Photos with calibration data
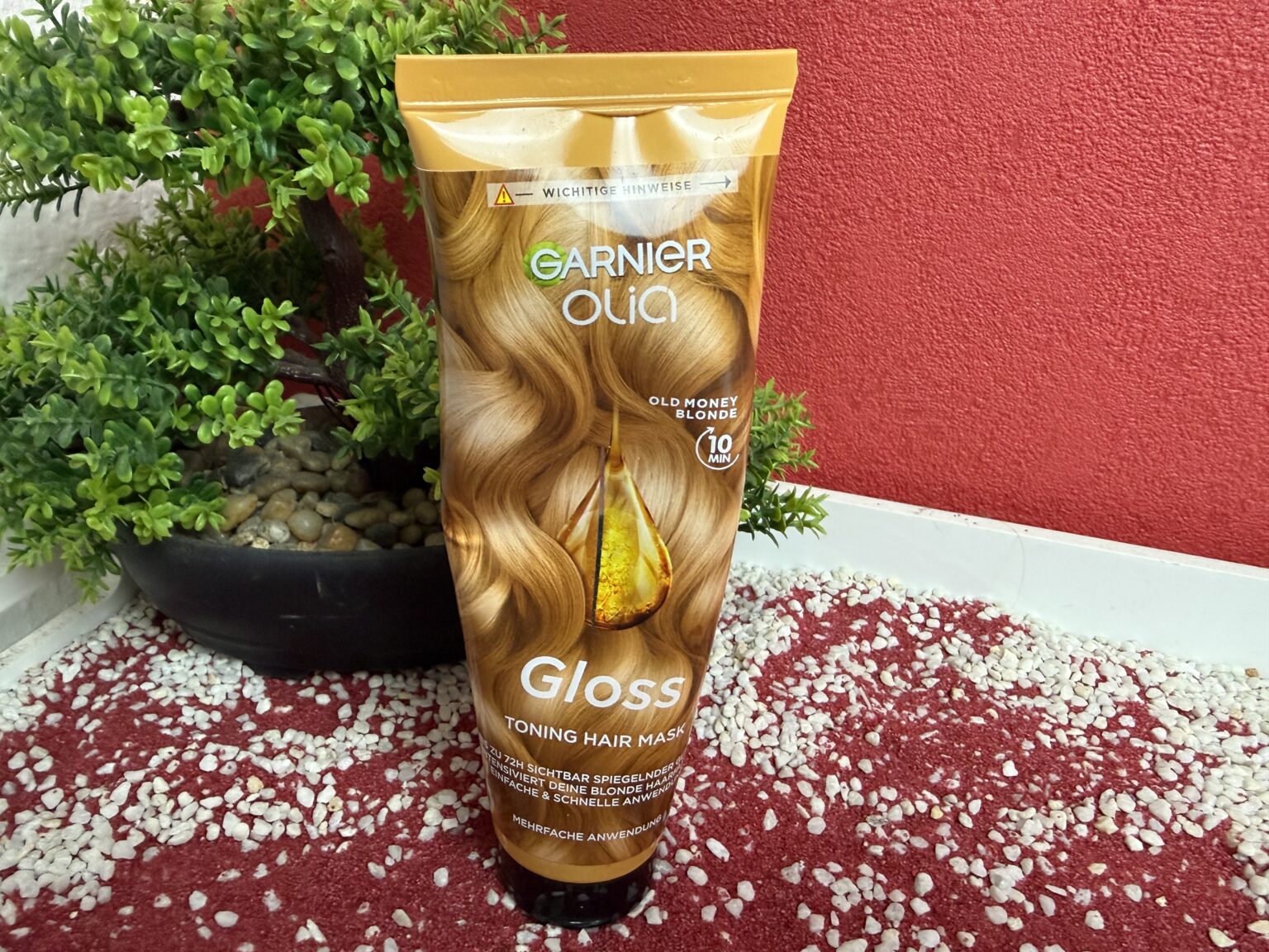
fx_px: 880
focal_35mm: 24
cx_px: 634
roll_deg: -0.9
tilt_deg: -26.0
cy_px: 476
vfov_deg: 56.8
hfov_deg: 71.6
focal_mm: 2.22
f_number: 2.2
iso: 320
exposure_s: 1/50
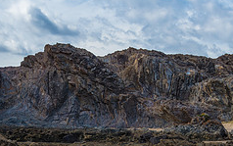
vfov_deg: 15.7
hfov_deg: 25.1
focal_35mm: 82
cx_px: 82
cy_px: 143
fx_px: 521
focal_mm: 22
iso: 100
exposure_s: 1/200
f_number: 10
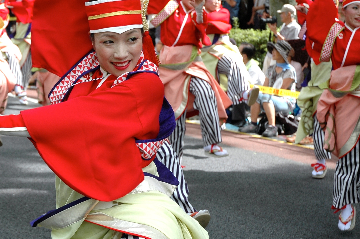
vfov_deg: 14.8
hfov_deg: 22.1
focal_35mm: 92
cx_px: 116
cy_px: 127
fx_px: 919
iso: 250
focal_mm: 40
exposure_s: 1/320
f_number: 4.5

▸ WHAT THE TASK ASKS
Beginning with the line that contains "focal_mm: 2.22", output every line down to the last line of the entries above exactly as written, apart from the pictures.

▸ REPLY
focal_mm: 2.22
f_number: 2.2
iso: 320
exposure_s: 1/50
vfov_deg: 15.7
hfov_deg: 25.1
focal_35mm: 82
cx_px: 82
cy_px: 143
fx_px: 521
focal_mm: 22
iso: 100
exposure_s: 1/200
f_number: 10
vfov_deg: 14.8
hfov_deg: 22.1
focal_35mm: 92
cx_px: 116
cy_px: 127
fx_px: 919
iso: 250
focal_mm: 40
exposure_s: 1/320
f_number: 4.5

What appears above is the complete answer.